Choose Manchester to improve UK's airport capacity
From Hackney, getting on a flight at Manchester airport takes only slightly longer than boarding at Heathrow. And with the arrival of HS2, that time will only get shorter.
Those with an eye for detail in these matters will have spotted that Davies’ task is much wider than settling disputes between Osborne’s pro-Heathrow lobby and Boris island. The Airports Commission has been tasked with “maintaining a UK-wide perspective, taking appropriate account of the national, regional and local implications of any proposals” and in its interim report set out “immediate actions to improve the use of existing runway capacity in the next five years”.
To this end the Northern Economic Futures Commission, which makes its Final Report this week, puts a third option on the table which aims to widen a debate which has become typically metropolitan and myopic: to make Manchester airport the UK’s second international airport hub.
In most other developed nations this would be a no-brainer: spreading the economic wealth and opportunities that come with airport development across the nation, just as Germany does with Frankfurt and Munich or Spain with Madrid and Barcelona. But as with other economic affairs, the rhetoric of rebalancing is subsumed by a preoccupation with the self-fulfilling prophecy of south eastern success.
Considering the statistics produced by the Civil Aviation Authority, Manchester has a maximum capacity of 330,000 air transport movements per annum (ATMs) – bigger than Stanstead and Gatwick and second only to Heathrow at 480,000 ATMs. Manchester currently operates at 150,000 ATMs, massively under capacity like other Northern airports.
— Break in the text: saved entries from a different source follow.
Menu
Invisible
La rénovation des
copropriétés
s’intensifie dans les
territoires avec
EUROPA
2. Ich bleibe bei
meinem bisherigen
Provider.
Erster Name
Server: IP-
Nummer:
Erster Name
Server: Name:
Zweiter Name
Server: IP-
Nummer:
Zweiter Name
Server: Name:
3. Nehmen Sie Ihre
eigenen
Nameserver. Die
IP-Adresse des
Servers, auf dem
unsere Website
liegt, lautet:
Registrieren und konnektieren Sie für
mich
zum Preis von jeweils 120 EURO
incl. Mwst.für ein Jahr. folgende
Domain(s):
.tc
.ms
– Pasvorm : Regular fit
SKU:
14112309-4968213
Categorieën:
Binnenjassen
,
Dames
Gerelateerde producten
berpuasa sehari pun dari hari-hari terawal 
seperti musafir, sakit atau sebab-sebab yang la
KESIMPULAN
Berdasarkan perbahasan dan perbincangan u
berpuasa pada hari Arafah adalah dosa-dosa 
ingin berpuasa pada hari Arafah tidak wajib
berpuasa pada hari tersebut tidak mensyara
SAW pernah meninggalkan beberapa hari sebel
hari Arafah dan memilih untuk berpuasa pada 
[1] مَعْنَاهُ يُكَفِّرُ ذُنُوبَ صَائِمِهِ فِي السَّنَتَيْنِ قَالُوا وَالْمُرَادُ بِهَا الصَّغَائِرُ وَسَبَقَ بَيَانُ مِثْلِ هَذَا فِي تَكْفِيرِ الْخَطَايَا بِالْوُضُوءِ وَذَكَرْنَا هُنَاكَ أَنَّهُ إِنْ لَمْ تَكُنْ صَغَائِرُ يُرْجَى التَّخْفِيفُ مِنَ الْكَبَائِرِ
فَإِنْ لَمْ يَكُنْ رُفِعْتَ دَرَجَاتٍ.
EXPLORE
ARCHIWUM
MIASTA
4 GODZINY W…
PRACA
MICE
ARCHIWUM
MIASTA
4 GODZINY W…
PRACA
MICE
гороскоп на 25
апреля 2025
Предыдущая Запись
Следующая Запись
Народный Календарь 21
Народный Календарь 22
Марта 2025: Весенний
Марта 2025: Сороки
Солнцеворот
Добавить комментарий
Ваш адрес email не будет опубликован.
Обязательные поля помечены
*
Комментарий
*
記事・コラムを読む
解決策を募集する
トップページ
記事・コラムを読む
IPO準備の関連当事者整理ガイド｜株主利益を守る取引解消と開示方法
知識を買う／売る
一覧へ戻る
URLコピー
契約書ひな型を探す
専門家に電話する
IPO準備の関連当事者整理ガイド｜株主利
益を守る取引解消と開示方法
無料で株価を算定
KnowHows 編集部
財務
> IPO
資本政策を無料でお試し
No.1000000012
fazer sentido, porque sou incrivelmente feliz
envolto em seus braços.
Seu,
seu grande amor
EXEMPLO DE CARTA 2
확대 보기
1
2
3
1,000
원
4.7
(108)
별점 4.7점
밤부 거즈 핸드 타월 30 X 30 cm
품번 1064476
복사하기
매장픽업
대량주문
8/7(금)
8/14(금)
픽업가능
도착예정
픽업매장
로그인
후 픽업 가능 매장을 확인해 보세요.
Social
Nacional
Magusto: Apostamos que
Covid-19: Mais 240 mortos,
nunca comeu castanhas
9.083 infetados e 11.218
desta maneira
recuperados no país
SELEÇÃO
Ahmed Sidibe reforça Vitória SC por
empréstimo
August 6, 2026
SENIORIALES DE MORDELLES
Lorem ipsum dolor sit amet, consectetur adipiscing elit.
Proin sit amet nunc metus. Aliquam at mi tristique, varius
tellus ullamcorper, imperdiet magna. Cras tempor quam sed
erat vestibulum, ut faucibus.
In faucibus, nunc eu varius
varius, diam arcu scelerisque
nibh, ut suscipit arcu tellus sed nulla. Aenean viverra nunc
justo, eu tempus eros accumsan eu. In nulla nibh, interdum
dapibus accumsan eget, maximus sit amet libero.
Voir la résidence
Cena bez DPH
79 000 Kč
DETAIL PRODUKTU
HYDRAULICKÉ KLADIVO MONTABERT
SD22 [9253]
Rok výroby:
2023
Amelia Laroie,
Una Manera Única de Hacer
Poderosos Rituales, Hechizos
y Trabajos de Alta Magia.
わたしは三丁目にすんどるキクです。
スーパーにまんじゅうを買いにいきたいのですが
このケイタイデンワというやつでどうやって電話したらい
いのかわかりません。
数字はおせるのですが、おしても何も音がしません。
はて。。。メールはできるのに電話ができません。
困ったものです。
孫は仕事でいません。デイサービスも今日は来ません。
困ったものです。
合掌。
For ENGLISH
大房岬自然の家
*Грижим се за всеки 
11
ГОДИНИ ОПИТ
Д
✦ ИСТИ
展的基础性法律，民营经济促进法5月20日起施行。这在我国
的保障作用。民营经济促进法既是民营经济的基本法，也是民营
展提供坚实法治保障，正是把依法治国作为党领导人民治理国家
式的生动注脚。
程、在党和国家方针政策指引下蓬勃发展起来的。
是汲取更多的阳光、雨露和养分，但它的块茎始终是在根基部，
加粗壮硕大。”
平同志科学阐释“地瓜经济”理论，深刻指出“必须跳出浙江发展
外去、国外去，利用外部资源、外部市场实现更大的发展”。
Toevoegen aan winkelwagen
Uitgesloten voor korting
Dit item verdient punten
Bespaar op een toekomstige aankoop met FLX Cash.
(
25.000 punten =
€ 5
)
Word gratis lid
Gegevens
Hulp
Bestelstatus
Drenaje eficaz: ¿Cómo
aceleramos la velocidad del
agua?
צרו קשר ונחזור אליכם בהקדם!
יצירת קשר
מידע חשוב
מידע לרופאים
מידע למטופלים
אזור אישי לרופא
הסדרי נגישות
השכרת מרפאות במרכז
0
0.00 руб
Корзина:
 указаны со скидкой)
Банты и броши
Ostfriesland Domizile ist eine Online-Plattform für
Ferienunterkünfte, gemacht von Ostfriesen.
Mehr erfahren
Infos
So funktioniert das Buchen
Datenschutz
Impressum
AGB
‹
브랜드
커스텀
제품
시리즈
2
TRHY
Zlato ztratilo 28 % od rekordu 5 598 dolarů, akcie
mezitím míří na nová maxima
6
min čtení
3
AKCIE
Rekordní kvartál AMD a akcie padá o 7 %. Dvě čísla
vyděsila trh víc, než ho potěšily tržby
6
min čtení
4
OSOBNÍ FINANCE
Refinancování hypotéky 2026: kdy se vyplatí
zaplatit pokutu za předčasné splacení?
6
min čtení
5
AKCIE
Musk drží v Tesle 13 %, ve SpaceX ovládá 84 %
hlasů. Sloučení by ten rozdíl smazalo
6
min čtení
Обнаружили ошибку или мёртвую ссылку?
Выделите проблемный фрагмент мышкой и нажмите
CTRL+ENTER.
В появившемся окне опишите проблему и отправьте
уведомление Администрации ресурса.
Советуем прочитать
So is it really too naïve to suggest that we use Manchester’s excess capacity to address the nation’s capacity problems? Apparently so. Who would want to travel all the way to Manchester to take a direct flight to Beijing?
First of all, Northern businesses. The north is home to a quarter of the nation’s business base who currently have to break their journeys overseas, not necessarily at Heathrow, but more easily at Schiphol, Frankfurt and Abu Dhabi. Not only is this a drag on Northern trade potential but it ensures the wider benefits of airport transfers are accrued overseas. The Northern Economic Futures Commission is also arguing for a period of reduced Air Passenger Duty at Northern airports to drive demand from Northern business travellers.
Hackney to Manchester
But southern travellers could benefit too. Consider the current travel times into and then out of Heathrow from say, East London. From Hackney to Heathrow Terminal 5 takes 75 minutes with a further 180 minutes from arrival at the airport to departure: 4hrs 15 minutes in total. The same journey to Manchester Airport currently takes 186 minutes but with a 90 minute check in time, so only narrowly exceeds the Heathrow option. But with the eventual arrival of HS2 the picture changes dramatically, with the journey time to Manchester Airport falling to around 90 minutes it could be feasible to take off from Manchester on a direct flight to Beijing having left Hackney just three hours earlier.
And as for ‘airport cities’, Boris may be looking East, but Manchester is already blazing a trail. Its airport city plans received approval as an enterprise zone in March 2011 and the foundations for its MediPark, business and retail facilities are already well under way.
Unlike Boris, Sir Howard Davies will no doubt have a wider scope and understand the actual meaning of a national aviation policy, but if northern prosperity means national prosperity then the Airports Commission has another serious option on the table.